Although the extent of the damage is still unclear, photographs showed debris strewn across the roads and cracks opening up in the roads.
The quake struck at a depth of 90 kilometers (about 56 miles) near Kainantu, a town with a population of about 8,500, the US Geological Survey said.
There have been no reports of deaths or official confirmation of damage, but residents took to social media to post photos of cracked roads, damaged cars and items falling from supermarket shelves, Reuters reported.
The US National Tsunami Warning Center said there was no threat of tsunami waves. Earlier in the day, it had said dangerous tsunami waves were possible 1,000 kilometers (roughly 621 miles) along the coasts of Papua New Guinea and Indonesia.

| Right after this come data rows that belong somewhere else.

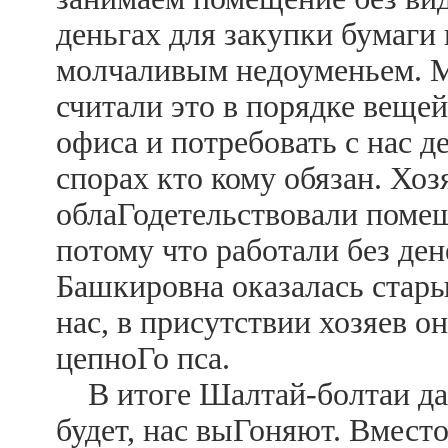
деньгах для закупки бумаги 
молчаливым недоуменьем. Мы
считали это в порядке вещей
офиса и потребовать с нас де
спорах кто кому обязан. Хозя
облаГодетельствовали помещ
потому что работали без ден
Башкировна оказалась стары
нас, в присутствии хозяев о
цепноГо пса.
В итоге Шалтай-болтаи дал
будет, нас выГоняют. Вмест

A similar-sized earthquake that struck the country’s remote highlands in 2018 killed more than 60 people and injured 500, destroying homes, triggering landslides and damaging a major gas plant. Papua New Guinea is vulnerable to earthquakes because it lies along the “Ring of Fire” in the Pacific Ocean, where shifting tectonic plates push against each other, causing tremors.
The “ring” extends along a 25,000-mile (40,000-kilometer) arc from the Pacific plate boundary, to smaller plates such as the Philippine Sea plate, to the Cocos plates and Nazca bordering the edge of the Pacific Ocean.
It is home to the most active volcanoes in the world.
People most at risk of volcanic eruptions and earthquakes live in countries along the Ring of Fire, such as Chile, Japan, the West Coast of the US, and other island nations such as the Solomon Islands, up to the western coast of North and South America.
CORRECTION: An earlier version of this story quoted the Australian Red Cross as saying at least 16 people had been killed. The Red Cross has confirmed that the death toll is incorrect and is linked to a statement about an earlier earthquake in Papua New Guinea that was circulated in error.